> **Your task**: Working through the data below, reproduce word for word the line with "336 108 3.59" and every line after it, both ends included, and omit the pictures.

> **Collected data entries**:
**********
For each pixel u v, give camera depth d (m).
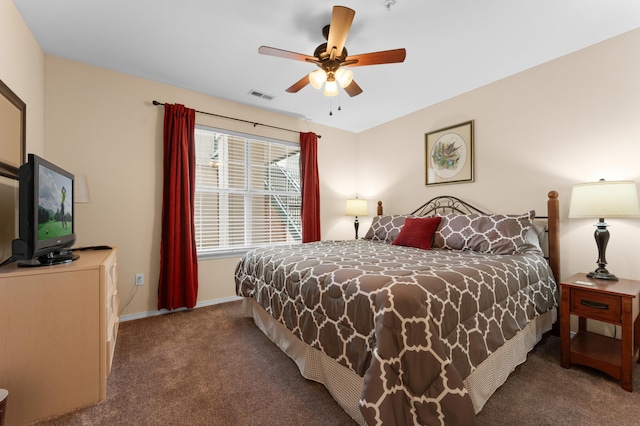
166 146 2.87
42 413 1.39
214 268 3.27
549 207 2.40
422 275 1.40
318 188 3.99
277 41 2.21
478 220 2.60
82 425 1.35
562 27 2.03
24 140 1.90
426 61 2.48
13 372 1.33
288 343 1.92
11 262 1.59
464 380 1.27
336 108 3.59
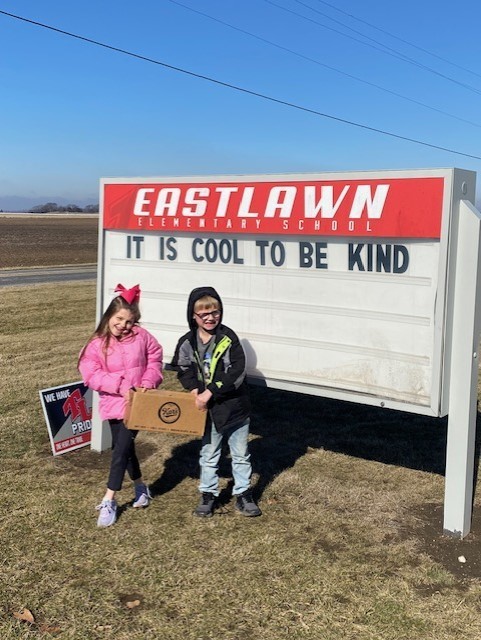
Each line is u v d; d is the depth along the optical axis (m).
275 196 4.39
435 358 3.80
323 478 4.79
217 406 3.99
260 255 4.54
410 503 4.38
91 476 4.75
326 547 3.73
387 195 3.89
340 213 4.09
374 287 4.05
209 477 4.11
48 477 4.71
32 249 40.44
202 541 3.77
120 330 4.02
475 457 5.39
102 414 4.06
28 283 19.55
**********
> **Response area**:
336 108 3.59
Each line is u v d; d is the depth along the optical axis (m).
275 196 4.39
435 358 3.80
323 478 4.79
217 406 3.99
260 255 4.54
410 503 4.38
91 476 4.75
326 547 3.73
387 195 3.89
340 213 4.09
374 287 4.05
209 477 4.11
48 477 4.71
32 249 40.44
202 541 3.77
120 330 4.02
475 457 5.39
102 414 4.06
28 283 19.55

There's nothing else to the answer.